La crise alimentaire qui touche aujourd'hui les pays du Sahel et notamment le Niger ne peut uniquement s'expliquer par les mauvaises récoltes de 2004. Jean-Hervé Jezequel, chercheur en sciences sociales, a passé deux semaines au Niger. Il pointe la responsabilité des principaux bailleurs de fonds (France, Union Européenne...), des institutions onusiennes (PAM, FAO...) et de l'Etat nigérien.
" Début juin, le gouvernement du Niger a déclaré que, malgré la gravité de la crise alimentaire, il n'organiserait aucune opération de distribution gratuite. Du côté des bailleurs, la seule réaction politique à cette déclaration est venue de l'ambassadeur de France qui s'est félicité d'une "politique qui ne déstabilise pas les marchés".

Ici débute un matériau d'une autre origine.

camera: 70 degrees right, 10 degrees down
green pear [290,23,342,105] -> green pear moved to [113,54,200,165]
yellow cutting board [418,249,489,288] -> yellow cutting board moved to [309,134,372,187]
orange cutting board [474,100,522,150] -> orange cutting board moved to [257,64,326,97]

L'ambiance était presque surréelle : faisant fi de la situation d'urgence alimentaire, le sort des populations en danger était tranquillement subordonné à des impératifs de respect du jeu économique. Comble de l'ironie, ce marché est déjà complètement déstabilisé par les grands spéculateurs dont beaucoup sont étroitement liés au pouvoir en place."
On peut aujourd'hui constater les résultats de cette logique sans pitié sur les visages émaciés et les corps décharnés des quelque 1.200 enfants admis chaque semaine dans les centres de nutrition de Médecins Sans Frontières dans les régions de Maradi et de Tahoua. Depuis le mois de janvier, les équipes médicales ont soigné près de 16.000 enfants souffrant de malnutrition sévère.